INSTRUCTIONS FOR THE TASK: Below are some records. Repeat exactly the lines from the one containing "List each element's" through the final line.

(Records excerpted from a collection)
=======
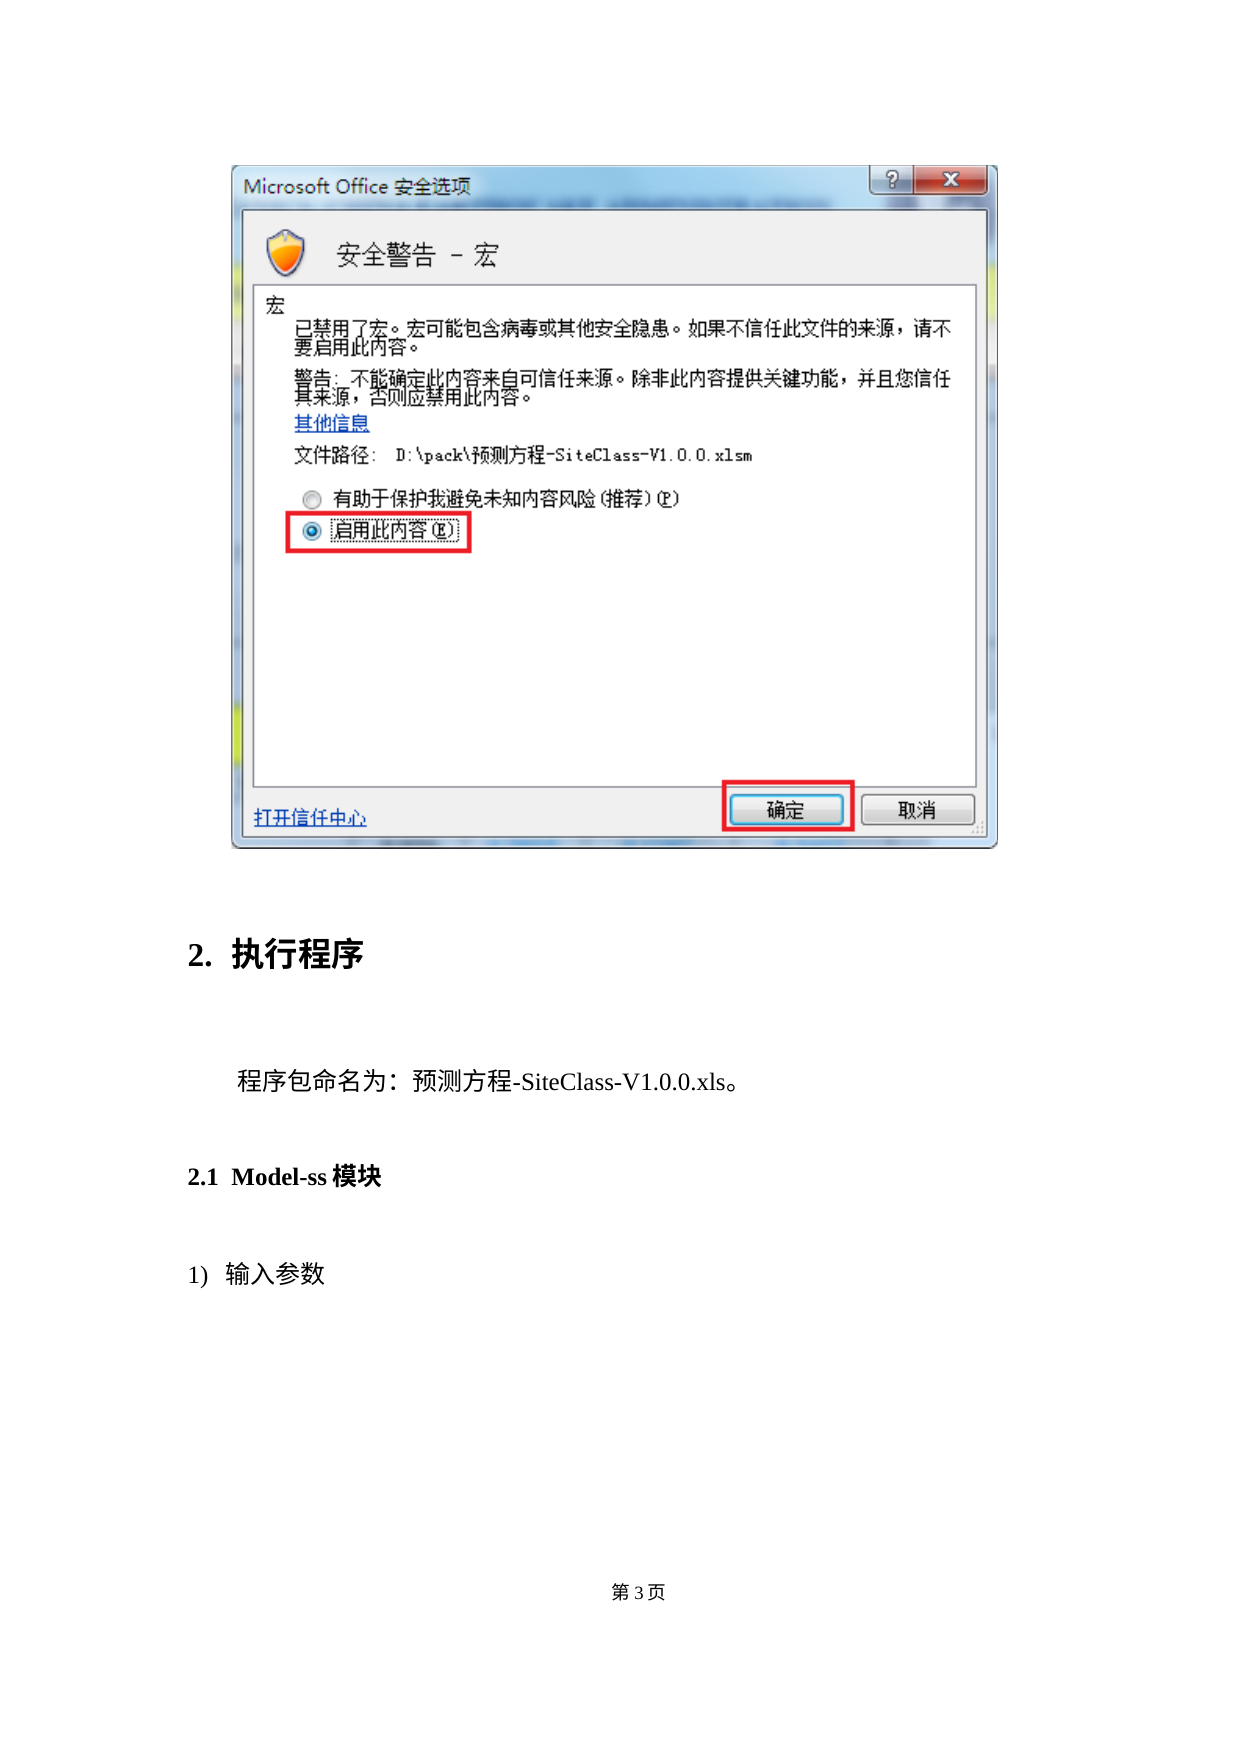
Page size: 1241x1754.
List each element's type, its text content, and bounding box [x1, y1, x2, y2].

text 程序包命名为：预测方程-SiteClass-V1.0.0.xls。 [187, 1047, 1053, 1112]
list 输入参数 [187, 1241, 1053, 1306]
picture [231, 165, 998, 849]
subtitle 2.1 Model-ss模块 [187, 1142, 1053, 1207]
subtitle 2. 执行程序 [187, 920, 1053, 985]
=======
ANSWER TO THIS EXERCISE:
List each element's type, its text content, and bounding box [x1, y1, x2, y2].

text 程序包命名为：预测方程-SiteClass-V1.0.0.xls。 [187, 1047, 1053, 1112]
list 输入参数 [187, 1241, 1053, 1306]
picture [231, 165, 998, 849]
subtitle 2.1 Model-ss模块 [187, 1142, 1053, 1207]
subtitle 2. 执行程序 [187, 920, 1053, 985]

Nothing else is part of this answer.